• [TRY IT]: From the first line to the last, output the data exactly as it stands, minus its pictures.

• [RECORDS SHOWN]:
"""

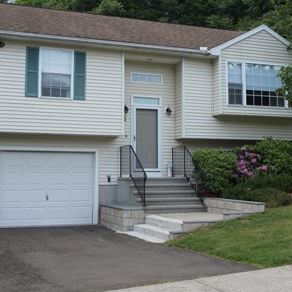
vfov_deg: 34.1
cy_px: 127
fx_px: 475
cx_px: 142
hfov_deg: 34.2
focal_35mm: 50
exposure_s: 1/80
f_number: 8
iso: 100
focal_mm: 21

"""

• [RESPONSE AREA]:
vfov_deg: 34.1
cy_px: 127
fx_px: 475
cx_px: 142
hfov_deg: 34.2
focal_35mm: 50
exposure_s: 1/80
f_number: 8
iso: 100
focal_mm: 21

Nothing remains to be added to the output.